To which an audience member shouted, “Thank YOU!”
On Saturday at the Aero, another audience member bellowed a hearty “THANK YOU” toward Hooper as the director spoke about his decision to have cast members sing live on set. “Les Miz” just seems to inspire gratitude wherever it goes. That or the events at this weekend’s screenings were as carefully choreographed as the musical’s show-stopping numbers.
Afterward, during Q&A; sessions, moderators dutifully hit on all the movie’s key talking points. Live singing on set? Check. The difficulty of adapting such complex material? Check. Contemporary relevance in this tale of have-nots rising up against the elites for their fair share of bread crusts? Do you not hear the people sing? Check!

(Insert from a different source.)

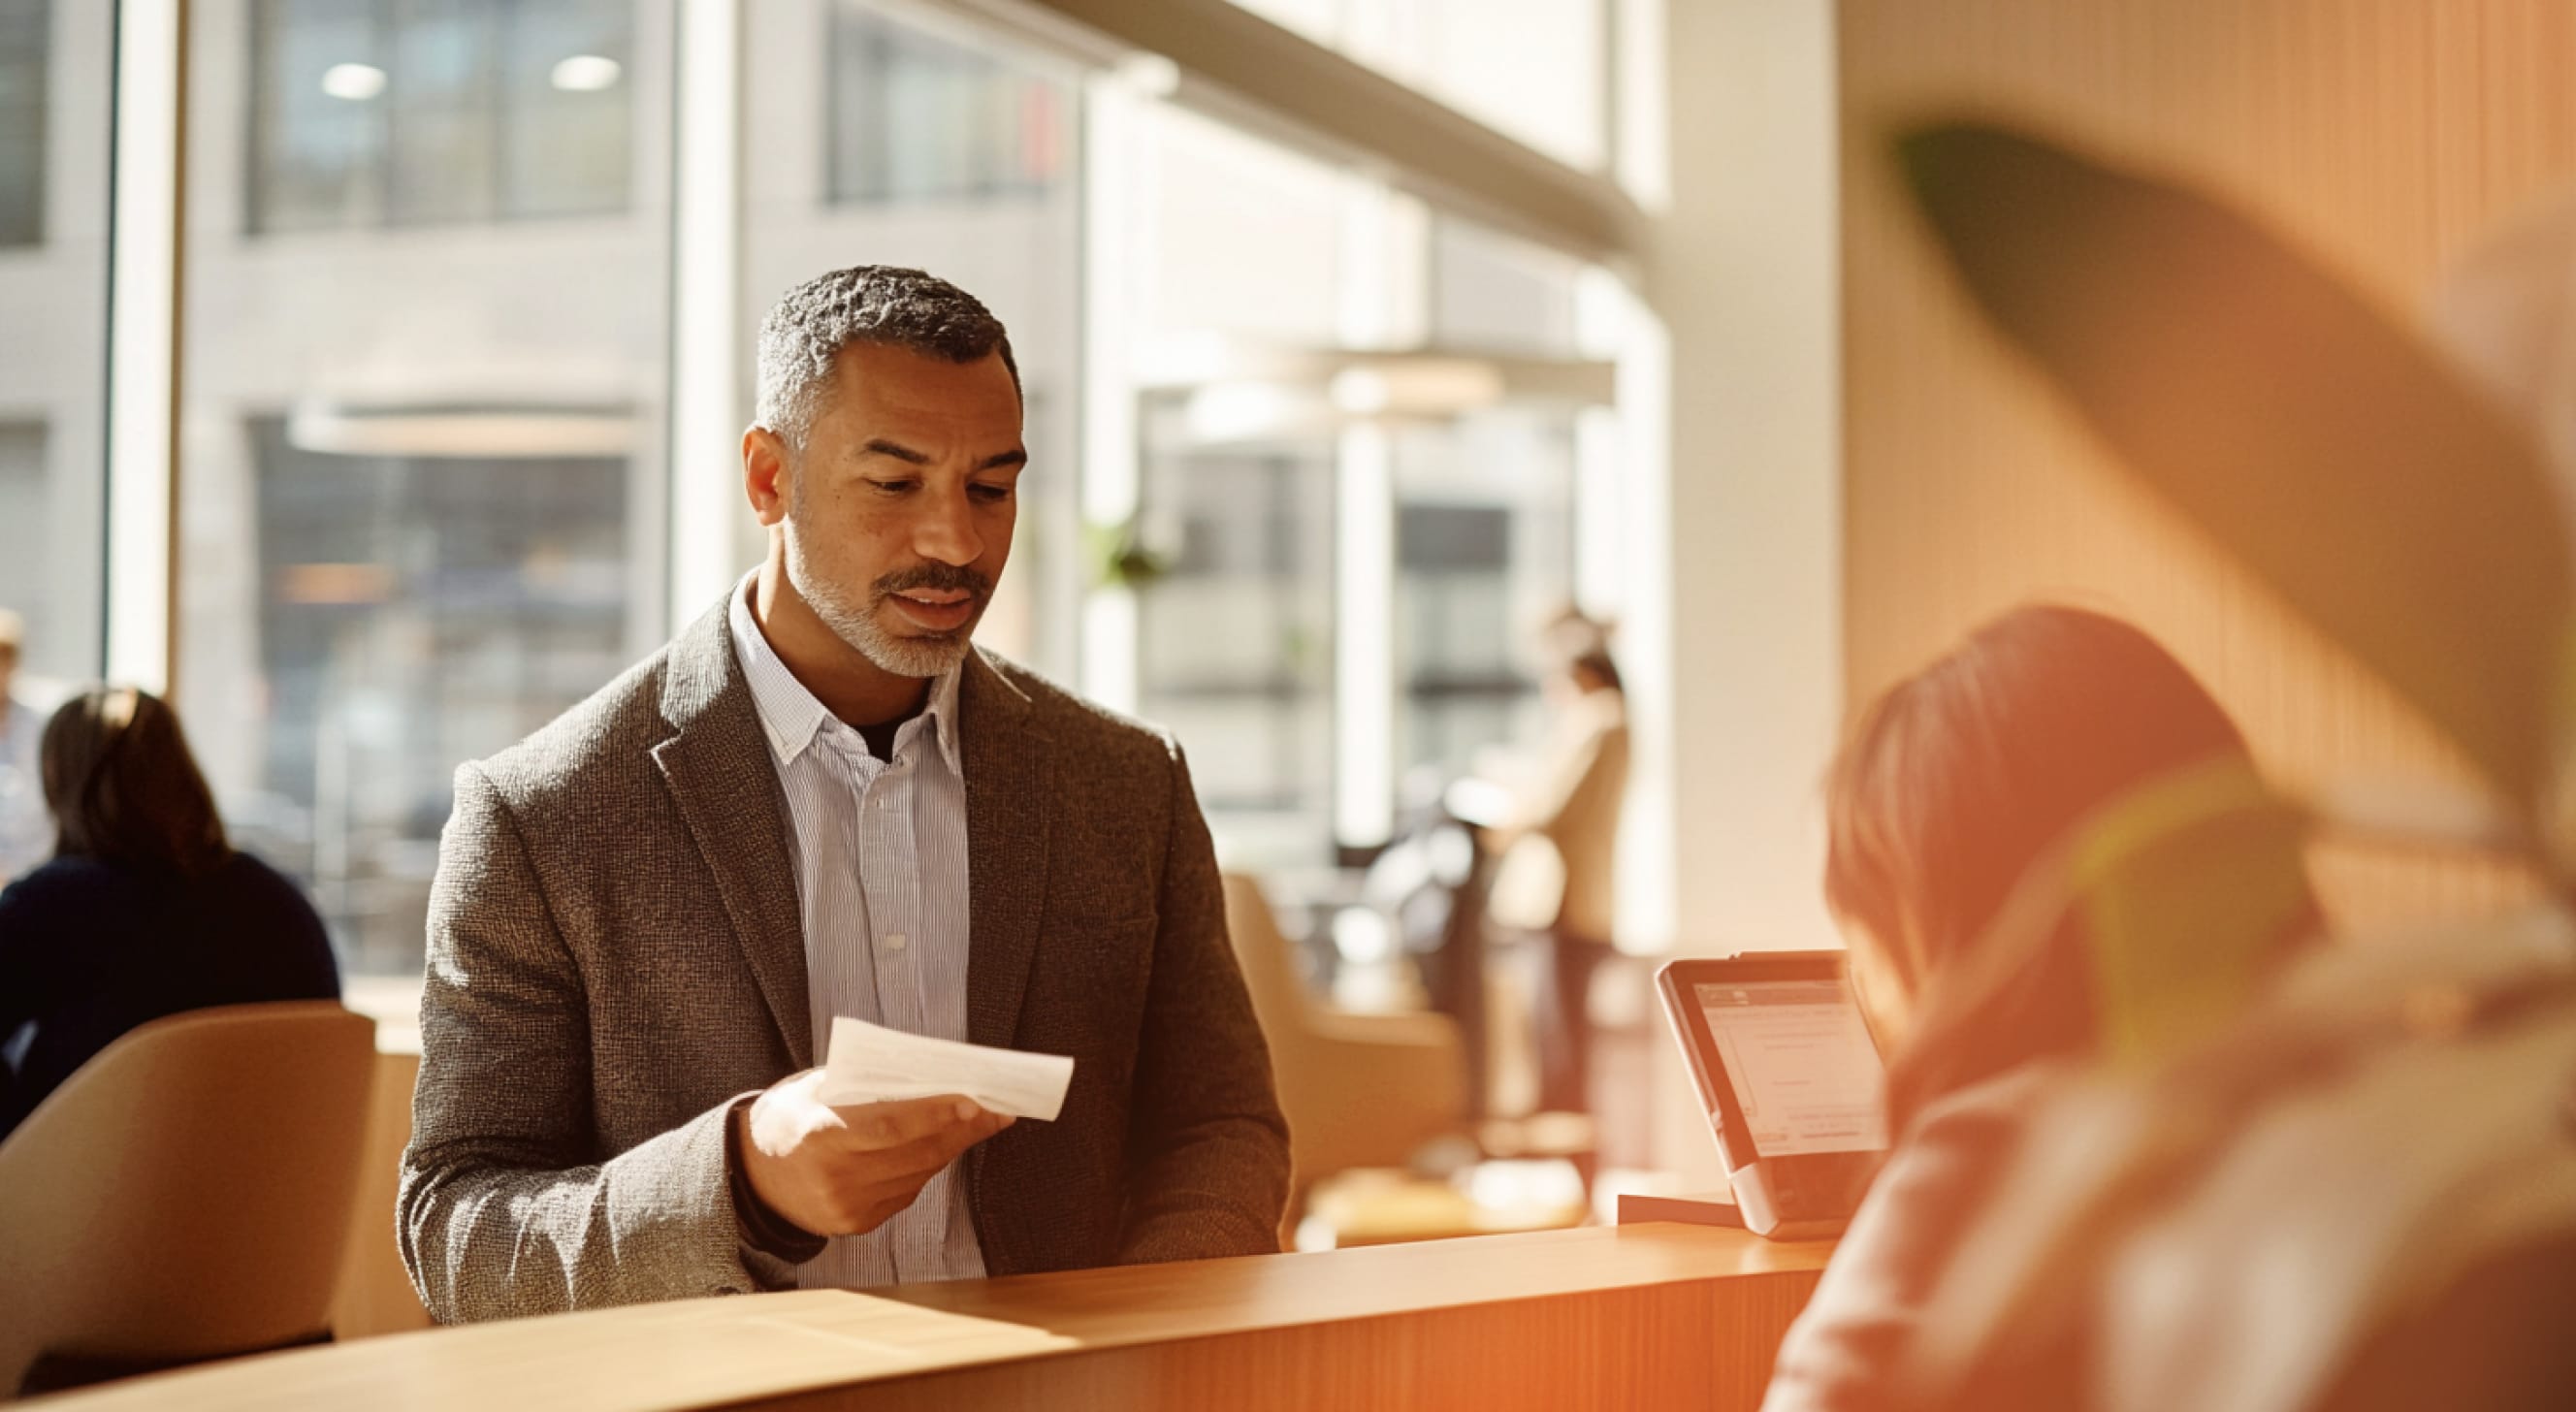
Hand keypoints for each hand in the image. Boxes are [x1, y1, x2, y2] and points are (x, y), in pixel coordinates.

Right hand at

Interestingly enough, the filmmakers behind “Zero Dark Thirty,” a movie with obvious contemporary currency, were much more circumspect about discussing its politics. Screening twice Sunday at the Pacific Design Center, Kathryn Bigelow’s movie about the long hunt and eventual killing of Osama bin Laden plays as a stripped-down, dispassionate, clinical procedural. There’s more emotion in Anne Hathaway’s quivering left eyebrow than there is through the whole of “Zero Dark Thirty,” which is about getting the facts, Jack, and, in the immortal words of Jessica Chastain’s methodical CIA operative, “smoking” the bad guys and Bin Laden.

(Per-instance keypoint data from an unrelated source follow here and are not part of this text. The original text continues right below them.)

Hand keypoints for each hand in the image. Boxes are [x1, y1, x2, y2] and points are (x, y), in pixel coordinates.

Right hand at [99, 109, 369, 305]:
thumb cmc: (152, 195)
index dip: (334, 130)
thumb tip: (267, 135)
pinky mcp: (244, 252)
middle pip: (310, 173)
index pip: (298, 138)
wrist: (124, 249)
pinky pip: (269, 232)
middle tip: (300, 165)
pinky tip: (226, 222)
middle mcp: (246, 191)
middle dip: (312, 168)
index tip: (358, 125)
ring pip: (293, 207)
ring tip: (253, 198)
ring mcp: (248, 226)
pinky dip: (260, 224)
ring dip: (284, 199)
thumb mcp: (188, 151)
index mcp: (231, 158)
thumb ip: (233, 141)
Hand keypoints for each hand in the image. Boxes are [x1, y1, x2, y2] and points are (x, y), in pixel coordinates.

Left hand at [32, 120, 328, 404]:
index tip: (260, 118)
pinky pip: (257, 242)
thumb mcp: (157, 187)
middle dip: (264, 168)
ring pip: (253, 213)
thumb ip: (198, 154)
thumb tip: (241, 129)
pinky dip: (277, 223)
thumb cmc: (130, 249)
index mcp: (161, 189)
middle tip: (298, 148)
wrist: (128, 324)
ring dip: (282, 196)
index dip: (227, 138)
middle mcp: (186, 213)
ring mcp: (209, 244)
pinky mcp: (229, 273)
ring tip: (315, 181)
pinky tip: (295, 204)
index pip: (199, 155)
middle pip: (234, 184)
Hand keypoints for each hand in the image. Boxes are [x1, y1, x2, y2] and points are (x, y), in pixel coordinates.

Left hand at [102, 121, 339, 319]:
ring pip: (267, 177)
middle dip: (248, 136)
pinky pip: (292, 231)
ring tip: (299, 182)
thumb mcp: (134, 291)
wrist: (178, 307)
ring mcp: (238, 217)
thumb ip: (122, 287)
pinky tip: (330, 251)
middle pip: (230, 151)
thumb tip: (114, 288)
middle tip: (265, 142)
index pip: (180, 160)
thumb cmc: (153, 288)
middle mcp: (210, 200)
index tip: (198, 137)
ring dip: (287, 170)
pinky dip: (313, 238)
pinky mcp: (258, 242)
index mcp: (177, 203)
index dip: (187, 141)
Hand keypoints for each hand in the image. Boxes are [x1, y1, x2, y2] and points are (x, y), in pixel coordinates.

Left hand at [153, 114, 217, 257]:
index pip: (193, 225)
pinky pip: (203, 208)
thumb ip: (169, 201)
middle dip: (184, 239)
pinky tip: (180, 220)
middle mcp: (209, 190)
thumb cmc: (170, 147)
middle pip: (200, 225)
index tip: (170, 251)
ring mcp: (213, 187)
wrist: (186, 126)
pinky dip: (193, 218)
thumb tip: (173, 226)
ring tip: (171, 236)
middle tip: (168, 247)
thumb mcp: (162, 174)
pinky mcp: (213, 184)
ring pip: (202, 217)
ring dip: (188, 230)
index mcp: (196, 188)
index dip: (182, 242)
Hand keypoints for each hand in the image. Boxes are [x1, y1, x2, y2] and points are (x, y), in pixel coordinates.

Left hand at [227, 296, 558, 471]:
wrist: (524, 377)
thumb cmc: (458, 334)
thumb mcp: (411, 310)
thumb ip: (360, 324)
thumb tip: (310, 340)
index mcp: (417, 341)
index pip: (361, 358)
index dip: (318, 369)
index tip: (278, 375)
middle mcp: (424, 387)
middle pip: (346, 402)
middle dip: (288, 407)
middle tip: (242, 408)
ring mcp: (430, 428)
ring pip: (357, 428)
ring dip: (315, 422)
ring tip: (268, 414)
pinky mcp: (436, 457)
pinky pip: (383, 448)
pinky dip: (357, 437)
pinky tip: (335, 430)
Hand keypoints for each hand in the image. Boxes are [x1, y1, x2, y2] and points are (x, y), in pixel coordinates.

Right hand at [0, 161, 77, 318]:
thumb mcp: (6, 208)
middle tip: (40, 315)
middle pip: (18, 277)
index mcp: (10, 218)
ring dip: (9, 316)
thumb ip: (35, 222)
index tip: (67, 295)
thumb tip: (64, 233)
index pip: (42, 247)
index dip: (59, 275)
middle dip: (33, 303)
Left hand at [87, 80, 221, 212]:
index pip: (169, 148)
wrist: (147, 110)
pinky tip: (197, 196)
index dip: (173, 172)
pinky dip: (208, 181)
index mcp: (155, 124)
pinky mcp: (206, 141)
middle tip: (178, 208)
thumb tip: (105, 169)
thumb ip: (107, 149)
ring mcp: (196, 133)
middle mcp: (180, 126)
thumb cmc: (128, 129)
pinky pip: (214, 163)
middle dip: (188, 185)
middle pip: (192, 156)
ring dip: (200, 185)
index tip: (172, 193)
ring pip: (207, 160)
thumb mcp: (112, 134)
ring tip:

“We did want to find moments of human passion and human pain amid the history,” said screenwriter Mark Boal, who appeared at a post-screening Q&A; with Bigelow, Chastain and other cast members. “It was also an opportunity to gather all this information together in a way that had never been done before and, hopefully, make a movie that will stand the test of two or five or 10 years.”

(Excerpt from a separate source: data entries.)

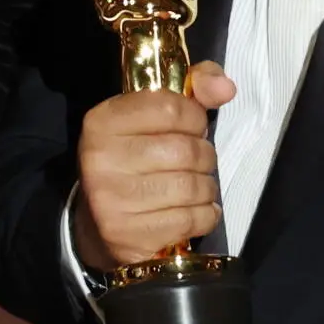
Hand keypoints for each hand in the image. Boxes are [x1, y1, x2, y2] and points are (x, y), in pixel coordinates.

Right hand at [70, 62, 234, 271]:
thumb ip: (191, 93)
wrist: (98, 223)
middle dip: (204, 156)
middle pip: (185, 149)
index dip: (194, 117)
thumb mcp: (150, 119)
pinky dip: (205, 215)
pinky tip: (194, 212)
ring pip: (192, 186)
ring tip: (196, 187)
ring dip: (206, 187)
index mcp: (102, 122)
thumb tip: (225, 88)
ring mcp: (112, 200)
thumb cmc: (134, 161)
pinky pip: (192, 219)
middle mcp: (101, 159)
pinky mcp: (129, 235)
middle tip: (196, 162)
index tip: (192, 128)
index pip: (169, 107)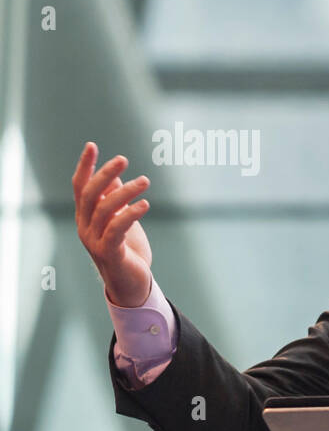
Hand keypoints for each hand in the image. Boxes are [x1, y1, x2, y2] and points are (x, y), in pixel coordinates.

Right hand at [72, 141, 153, 307]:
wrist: (132, 284)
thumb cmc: (128, 250)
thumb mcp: (121, 221)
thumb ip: (115, 201)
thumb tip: (115, 177)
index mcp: (86, 217)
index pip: (80, 187)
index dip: (85, 166)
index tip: (92, 145)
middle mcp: (85, 227)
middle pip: (90, 194)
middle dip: (105, 174)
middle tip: (124, 159)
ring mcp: (94, 241)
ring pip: (105, 209)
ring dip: (125, 192)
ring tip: (145, 181)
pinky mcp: (109, 252)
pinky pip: (117, 229)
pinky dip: (130, 214)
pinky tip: (145, 204)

Fine. Fine. But will it appeal this year, now, to Oscar voters? Perhaps. Though with its potential below-the-line bounty, “Les Miserables” stands as a more obvious best picture behemoth. If we were to reorder the best picture race today, it’d look this way:
1. “Lincoln”
2. “Argo”
3. “Silver Linings Playbook”
4. “Les Miserables”
5. “Zero Dark Thirty”
6. “Life of Pi”
7. “The Master”
8. “Skyfall”
9. “Moonrise Kingdom”
10. “Django Unchained” (not yet seen)
We’re keeping the top three movies firmly in place, for now, because “Lincoln,” “Argo” and “Silver Linings Playbook” all manage to pull off the Academy of Motion Picture Arts and Sciences-friendly storytelling formula that uses humor, heart and an intelligence that isn’t off-putting (Meaning:You have to think but just not too much). That, Monsieur and Madame Thenardier, is how you become master of this particular house.